--- START Document segment ---

Thread: ECC RAM really needed?

ECC RAM really needed?

From
Craig James
Date:
We're thinking of building some new servers.  We bought some a while back that have ECC (error correcting) RAM, which
isabsurdly expensive compared to the same amount of non-ECC RAM.  Does anyone have any real-life data about the error
rateof non-ECC RAM, and whether it matters or not?  In my long career, I've never once had a computer that corrupted
memory,or at least I never knew if it did.  ECC sound like a good idea, but is it solving a non-problem? 

Thanks,
Craig

Re: ECC RAM really needed?

From
Bruno Wolff III
Date:
On Fri, May 25, 2007 at 18:45:15 -0700,
  Craig James <craig_james@emolecules.com> wrote:
> We're thinking of building some new servers.  We bought some a while back
> that have ECC (error correcting) RAM, which is absurdly expensive compared
> to the same amount of non-ECC RAM.  Does anyone have any real-life data
> about the error rate of non-ECC RAM, and whether it matters or not?  In my
> long career, I've never once had a computer that corrupted memory, or at
> least I never knew if it did.  ECC sound like a good idea, but is it
> solving a non-problem?

In the past when I purchased ECC ram it wasn't that much more expensive
than nonECC ram.

Wikipedia suggests a rule of thumb of one error per month per gigabyte,
though suggests error rates vary widely. They reference a paper that should
provide you with more background.

--- END Document segment ---
--- START Listing ---

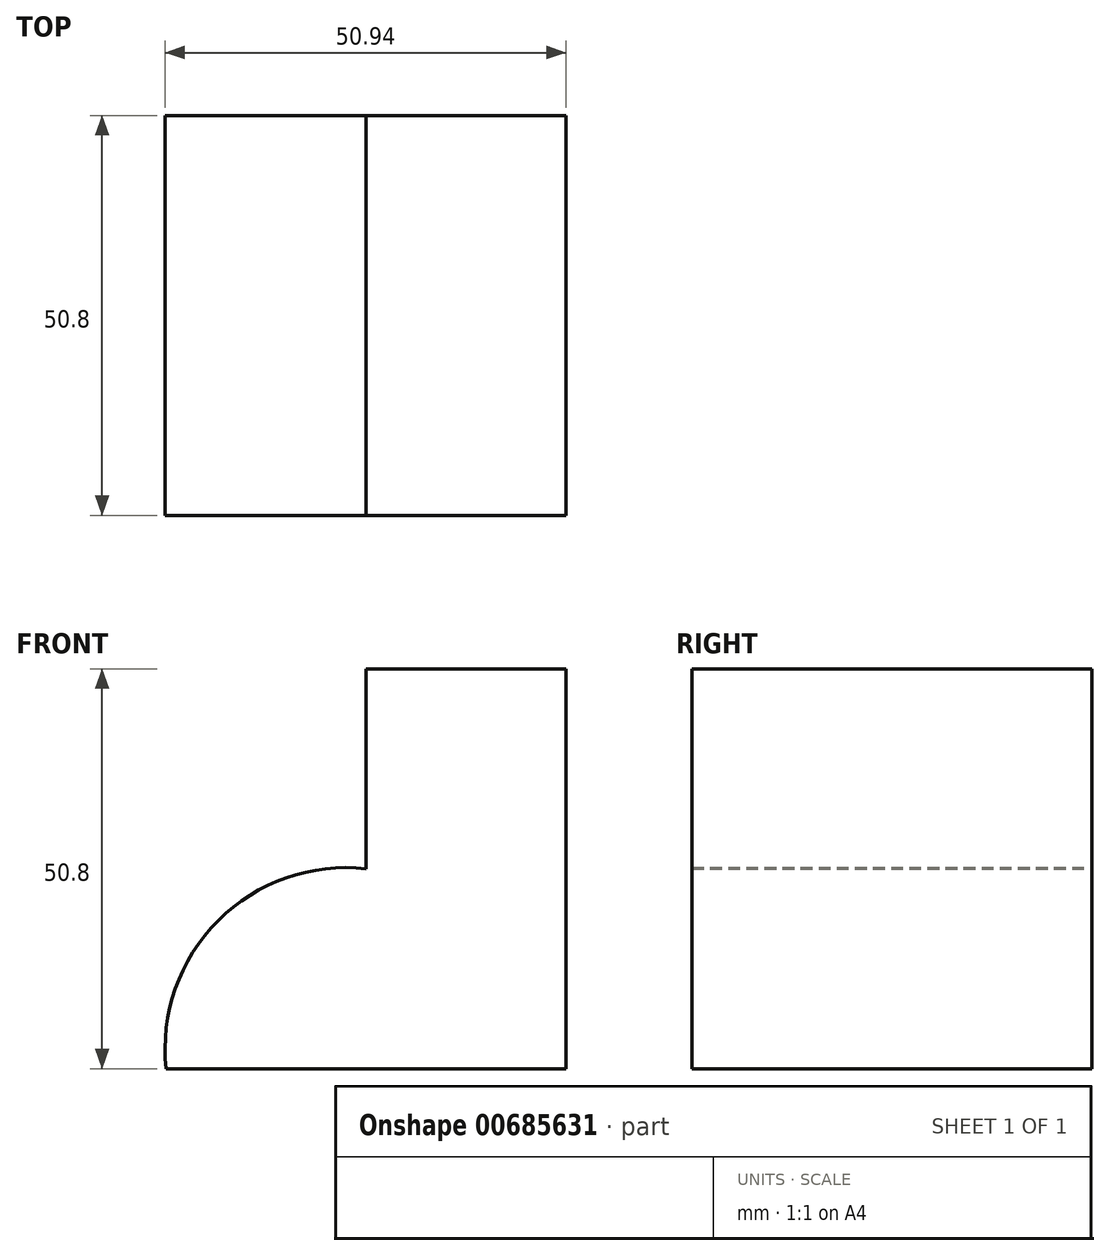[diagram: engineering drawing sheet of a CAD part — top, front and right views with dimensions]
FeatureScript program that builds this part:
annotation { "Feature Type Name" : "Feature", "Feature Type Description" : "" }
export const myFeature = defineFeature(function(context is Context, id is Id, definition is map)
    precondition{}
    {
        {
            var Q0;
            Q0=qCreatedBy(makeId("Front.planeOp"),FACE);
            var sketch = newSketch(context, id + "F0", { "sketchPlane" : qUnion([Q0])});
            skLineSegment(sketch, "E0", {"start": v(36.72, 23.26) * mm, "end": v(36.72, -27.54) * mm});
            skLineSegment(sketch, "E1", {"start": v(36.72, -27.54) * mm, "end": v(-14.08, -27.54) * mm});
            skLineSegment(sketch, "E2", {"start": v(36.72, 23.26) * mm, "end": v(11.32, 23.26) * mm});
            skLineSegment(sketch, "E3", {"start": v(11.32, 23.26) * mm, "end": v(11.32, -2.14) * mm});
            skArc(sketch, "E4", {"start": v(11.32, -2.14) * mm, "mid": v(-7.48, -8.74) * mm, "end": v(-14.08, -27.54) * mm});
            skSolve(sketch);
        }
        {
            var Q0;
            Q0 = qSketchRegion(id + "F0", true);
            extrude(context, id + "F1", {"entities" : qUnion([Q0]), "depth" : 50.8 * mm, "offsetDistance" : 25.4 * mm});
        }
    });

--- END Listing ---

Task prompt — Reproduce word for word the stretch of the ECC RAM thread from "In the past" through "with more background.". Draw only on the ECC RAM thread, not on the rows.

Final answer —
In the past when I purchased ECC ram it wasn't that much more expensive
than nonECC ram.

Wikipedia suggests a rule of thumb of one error per month per gigabyte,
though suggests error rates vary widely. They reference a paper that should
provide you with more background.